### [Supplied information]

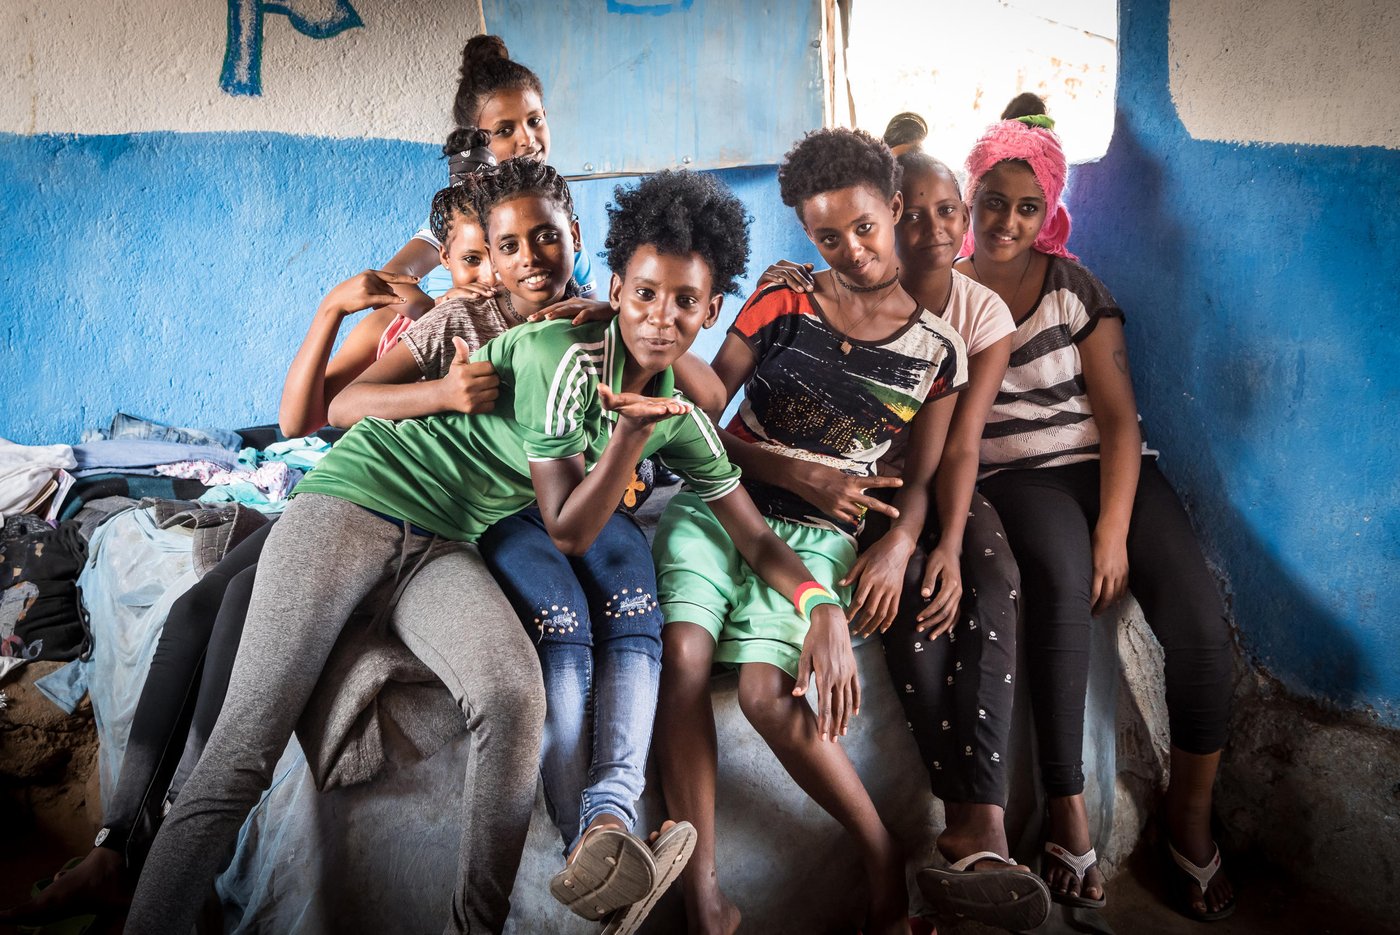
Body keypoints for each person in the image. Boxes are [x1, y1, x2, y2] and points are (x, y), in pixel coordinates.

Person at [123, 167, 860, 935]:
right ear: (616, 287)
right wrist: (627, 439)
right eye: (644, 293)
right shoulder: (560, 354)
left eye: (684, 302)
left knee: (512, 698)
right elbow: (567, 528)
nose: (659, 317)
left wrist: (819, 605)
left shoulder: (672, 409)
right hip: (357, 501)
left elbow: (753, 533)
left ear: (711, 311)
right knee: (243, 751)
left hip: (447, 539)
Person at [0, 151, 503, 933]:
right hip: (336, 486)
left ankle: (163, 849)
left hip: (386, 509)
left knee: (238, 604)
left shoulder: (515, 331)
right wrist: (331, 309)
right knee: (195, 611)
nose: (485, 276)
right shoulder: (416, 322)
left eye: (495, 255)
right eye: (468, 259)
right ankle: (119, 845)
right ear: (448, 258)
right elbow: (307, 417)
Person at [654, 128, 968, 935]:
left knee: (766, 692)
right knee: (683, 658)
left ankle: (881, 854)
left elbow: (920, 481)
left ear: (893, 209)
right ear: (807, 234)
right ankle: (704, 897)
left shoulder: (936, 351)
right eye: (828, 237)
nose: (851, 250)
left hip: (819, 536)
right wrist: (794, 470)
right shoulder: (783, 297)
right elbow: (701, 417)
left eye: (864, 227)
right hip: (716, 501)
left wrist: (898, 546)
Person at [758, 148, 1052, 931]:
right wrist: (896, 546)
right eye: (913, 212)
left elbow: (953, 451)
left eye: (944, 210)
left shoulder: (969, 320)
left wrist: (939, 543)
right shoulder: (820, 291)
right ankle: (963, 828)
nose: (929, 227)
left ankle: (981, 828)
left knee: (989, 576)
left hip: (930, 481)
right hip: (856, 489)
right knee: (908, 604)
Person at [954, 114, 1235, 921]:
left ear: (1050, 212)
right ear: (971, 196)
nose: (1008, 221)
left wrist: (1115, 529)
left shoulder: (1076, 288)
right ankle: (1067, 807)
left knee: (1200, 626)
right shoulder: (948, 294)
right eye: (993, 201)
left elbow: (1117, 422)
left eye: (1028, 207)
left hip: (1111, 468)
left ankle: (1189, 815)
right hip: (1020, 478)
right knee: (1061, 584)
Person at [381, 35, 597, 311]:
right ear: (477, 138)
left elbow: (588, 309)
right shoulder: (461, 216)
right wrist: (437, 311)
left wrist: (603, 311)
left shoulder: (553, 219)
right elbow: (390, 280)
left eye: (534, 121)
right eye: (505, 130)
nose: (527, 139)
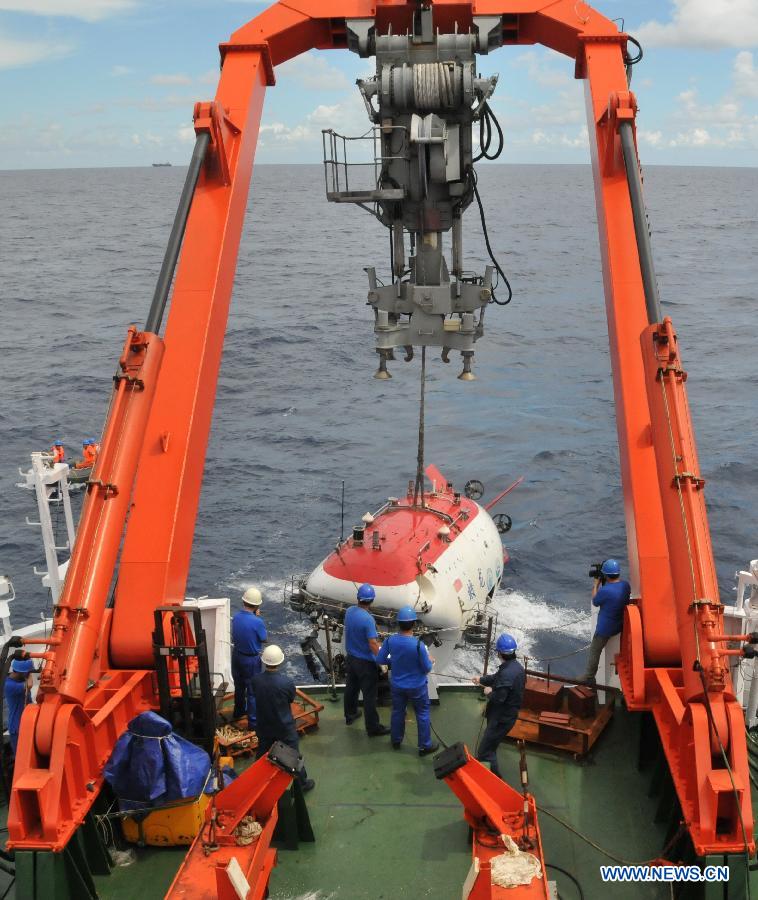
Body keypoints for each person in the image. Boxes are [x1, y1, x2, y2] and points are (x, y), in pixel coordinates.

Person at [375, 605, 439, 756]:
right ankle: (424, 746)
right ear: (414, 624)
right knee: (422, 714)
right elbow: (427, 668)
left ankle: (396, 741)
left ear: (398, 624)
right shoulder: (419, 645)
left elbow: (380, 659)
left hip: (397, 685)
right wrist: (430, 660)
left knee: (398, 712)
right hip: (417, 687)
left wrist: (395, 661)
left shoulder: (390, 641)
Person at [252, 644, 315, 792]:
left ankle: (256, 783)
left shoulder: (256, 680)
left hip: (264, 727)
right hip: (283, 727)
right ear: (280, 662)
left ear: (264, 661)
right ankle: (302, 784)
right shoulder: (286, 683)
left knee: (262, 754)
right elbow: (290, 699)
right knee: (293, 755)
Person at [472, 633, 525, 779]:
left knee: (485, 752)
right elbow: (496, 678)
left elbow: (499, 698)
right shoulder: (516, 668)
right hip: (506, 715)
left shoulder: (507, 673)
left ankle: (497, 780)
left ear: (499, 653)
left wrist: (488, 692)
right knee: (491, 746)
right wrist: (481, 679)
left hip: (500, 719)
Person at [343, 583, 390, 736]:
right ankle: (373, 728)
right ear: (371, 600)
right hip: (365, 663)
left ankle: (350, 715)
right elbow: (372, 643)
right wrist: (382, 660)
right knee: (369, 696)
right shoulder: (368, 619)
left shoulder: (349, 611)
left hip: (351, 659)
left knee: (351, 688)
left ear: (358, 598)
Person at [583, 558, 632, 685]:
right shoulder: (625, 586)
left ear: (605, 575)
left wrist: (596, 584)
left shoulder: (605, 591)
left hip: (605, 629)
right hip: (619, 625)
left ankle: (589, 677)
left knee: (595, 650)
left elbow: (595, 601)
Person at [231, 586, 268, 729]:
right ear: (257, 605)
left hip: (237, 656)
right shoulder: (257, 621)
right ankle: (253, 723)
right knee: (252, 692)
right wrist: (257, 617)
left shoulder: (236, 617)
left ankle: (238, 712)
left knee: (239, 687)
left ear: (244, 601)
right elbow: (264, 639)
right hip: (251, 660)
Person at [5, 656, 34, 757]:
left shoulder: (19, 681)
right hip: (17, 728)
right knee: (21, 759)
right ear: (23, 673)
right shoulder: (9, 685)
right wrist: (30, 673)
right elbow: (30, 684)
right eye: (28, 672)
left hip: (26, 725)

### [Task to carry out]
Look above for the line holding "right shoulder: (286, 683)". Print it and every line after it, exactly, through the line holding "right elbow: (264, 639)".

### [The completed task]
right shoulder: (286, 683)
left knee: (262, 754)
right elbow: (290, 699)
right knee: (293, 755)
Person at [472, 633, 525, 779]:
left knee: (485, 752)
right elbow: (496, 678)
left elbow: (499, 698)
right shoulder: (516, 668)
right hip: (506, 715)
left shoulder: (507, 673)
left ankle: (497, 780)
left ear: (499, 653)
left wrist: (488, 692)
right knee: (491, 746)
right wrist: (481, 679)
left hip: (500, 719)
Person at [343, 583, 390, 736]:
right ankle: (373, 728)
right ear: (371, 600)
right hip: (365, 663)
left ankle: (350, 715)
right elbow: (372, 643)
right wrist: (382, 660)
right knee: (369, 696)
right shoulder: (368, 619)
left shoulder: (349, 611)
left hip: (351, 659)
left knee: (351, 688)
left ear: (358, 598)
Person at [583, 558, 632, 685]:
right shoulder: (625, 586)
left ear: (605, 575)
left wrist: (596, 584)
left shoulder: (605, 591)
left hip: (605, 629)
right hip: (619, 625)
left ankle: (589, 677)
left knee: (595, 650)
left elbow: (595, 601)
Person at [231, 586, 268, 729]:
right ear: (257, 605)
left hip: (237, 656)
right shoulder: (257, 621)
right ankle: (253, 723)
right knee: (252, 692)
right wrist: (257, 617)
left shoulder: (236, 617)
left ankle: (238, 712)
left knee: (239, 687)
left ear: (244, 601)
right elbow: (264, 639)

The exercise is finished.